Quise distraer mi concentración del concierto para no sacar los zarpazos que me estaban rasgando ya la garganta, así que decidí acercarme al área de saludos, que-tales y abrazos nocturnos. Mientras saludaba a los “habituales”, sentí que alguien, que nos escuchaba hablar, me agarraba del brazo.
- “¿Tú eres Murphy?”, me preguntó. “Tenía muchas ganas de conocerte”.
Me giré extrañada y, con gesto serio miré su mano, indicando que no debía estar ahí.
- “Sí. ¿Quién eres?”, pregunté sin cambiar mi gesto serio.
Me nombró un puñado de nombres en común de mi pasado (más y menos acertados) y alguno descolgado de mi presente. Cuando terminó de enumerar nombres “comunes”, rebusqué en los bolsillos dispuesta a sacar mi lata de sarcasmos mientras él seguía hablando y yo permitía que su voz se diluyera por el sonido del concierto.

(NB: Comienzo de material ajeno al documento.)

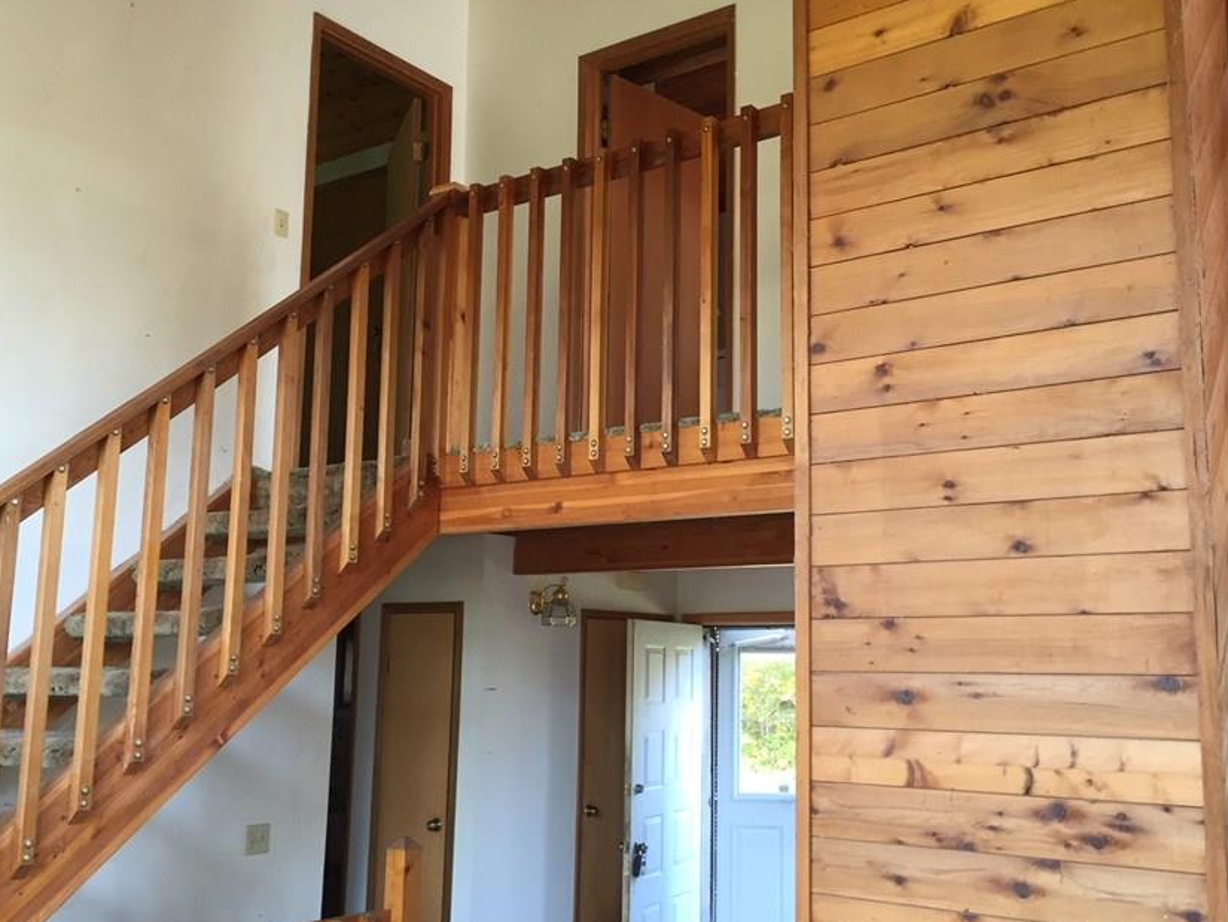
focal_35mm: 36
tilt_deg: +9.5
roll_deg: -1.9
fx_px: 1277
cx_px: 647
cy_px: 480
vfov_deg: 39.7
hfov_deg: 51.3
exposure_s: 1/30
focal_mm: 4.15
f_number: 2.2
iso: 40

- “Me dijeron que eras borde al principio, pero que merecía la pena aguantar los envites... que en el fondo no es lo que parece...”
Callé un momento y solté una carcajada. Así de rápido, lo logró. Guardé la cajita de sarcasmos y le tomé del brazo para llevarle a la barra.
- "Mejor guardemos los envites para luego. Te invito a una cerveza por valiente. Pero... guárdame el secreto".